Roger Ebert in Yard Work Is Hard Work

“It is the job of the film critic to figure out the director’s point-of-view and then gauge how well the finished film matches that vision.”

Ok, that’s a severe paraphrasing, but at the time I heard the actual statement, it didn’t occur to me to record it for posterity. In fact, I didn’t even understand what Roger Ebert was saying when he uttered it during a segment on At the Movies in an admonishing tone to Richard Roeper.

Roeper didn’t “get” it either, throwing back at Ebert that it can’t be the job of film reviewers to be mind readers. However, I have since come to realize that’s exactly what it is that a good reviewer is exactly supposed to do.

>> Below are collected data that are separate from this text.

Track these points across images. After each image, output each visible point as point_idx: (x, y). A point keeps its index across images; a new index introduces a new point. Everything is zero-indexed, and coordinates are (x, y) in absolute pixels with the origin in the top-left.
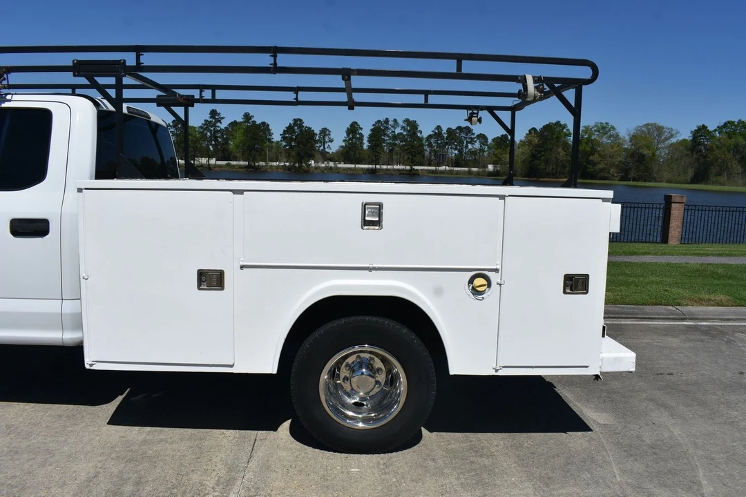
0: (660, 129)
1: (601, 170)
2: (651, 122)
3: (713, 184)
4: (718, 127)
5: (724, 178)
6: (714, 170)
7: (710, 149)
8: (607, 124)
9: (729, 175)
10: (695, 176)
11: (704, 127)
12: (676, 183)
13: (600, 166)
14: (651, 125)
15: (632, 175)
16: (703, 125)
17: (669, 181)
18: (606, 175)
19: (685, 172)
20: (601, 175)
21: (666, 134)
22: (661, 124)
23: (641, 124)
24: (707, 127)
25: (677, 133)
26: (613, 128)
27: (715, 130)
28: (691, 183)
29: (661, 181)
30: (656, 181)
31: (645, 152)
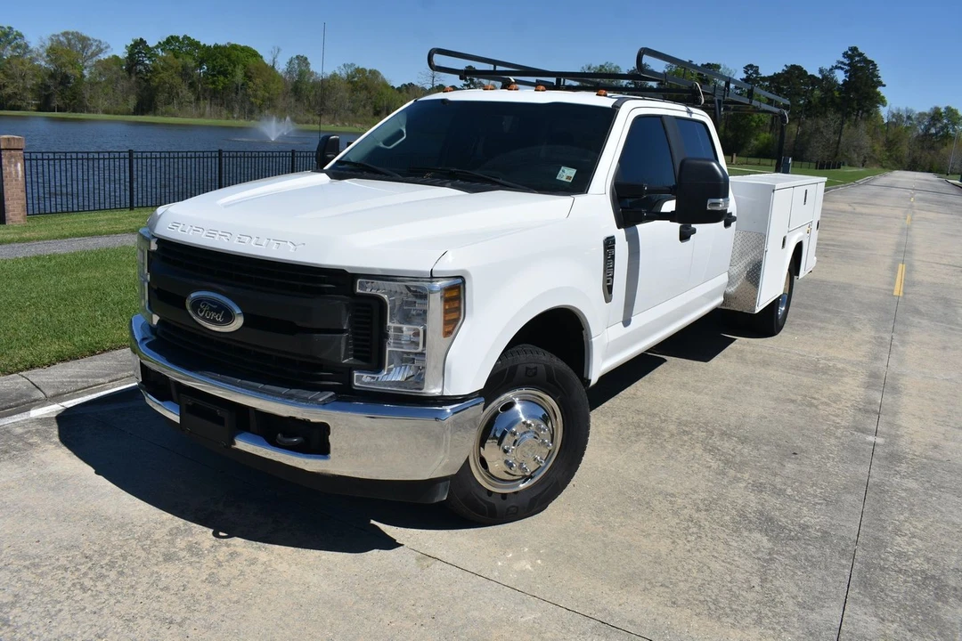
0: (84, 40)
1: (10, 97)
2: (71, 30)
3: (163, 114)
4: (160, 43)
5: (174, 108)
6: (162, 97)
7: (155, 71)
8: (10, 28)
9: (180, 104)
10: (138, 104)
11: (142, 42)
12: (115, 114)
13: (9, 90)
14: (73, 34)
15: (56, 102)
16: (141, 39)
17: (106, 112)
18: (19, 103)
19: (126, 100)
20: (12, 102)
21: (94, 48)
22: (85, 33)
23: (59, 31)
24: (145, 42)
25: (106, 48)
26: (21, 36)
27: (157, 47)
28: (134, 114)
29: (97, 112)
30: (89, 112)
31: (70, 71)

Film, particularly underground film that isn’t constrained by corporate, commercial or monied interests, is a visual, and sometimes aural, representation of a specific filmmaker’s vision. Through a film, if we cannot understand what it is that a filmmaker is trying to say, then essentially that filmmaker has not been true to himself or herself and their film has essentially “failed.”

It’s especially helpful to keep this idea in mind when reviewing and watching an underground film that isn’t catering to a specific, pre-defined notion of what a film is supposed to be. For example,  it’s quite useless to criticize Stan Brakhage‘s Mothlight for its lack of plot and catchy songs on the soundtrack, and you’ll end up sounding like a fool if you do. But, is Mothlight a beautiful and/or intriguing visual experiment? That’s the standard on which to judge that particular film. And while we can’t “read” Brakhage’s mind while watching the film, it is still possible to judge his intent and if the film is worth viewing based on that intent. (It is.)

One of the reasons I personally wanted to write reviews of only underground films was that I was tired of reading mainstream-oriented reviewers forcing a disclaimer onto their own reviews of underground films that point out technical and budgetary limitations. Who cares! I wanted to create a space where a film can just be a film; and if it represents an interesting point-of-view in an interesting fashion, then it’s doing its job.

(Film still above is Roger Ebert “starring” in the animated underground film Yard Work Is Hard Work by Jodie Mack.)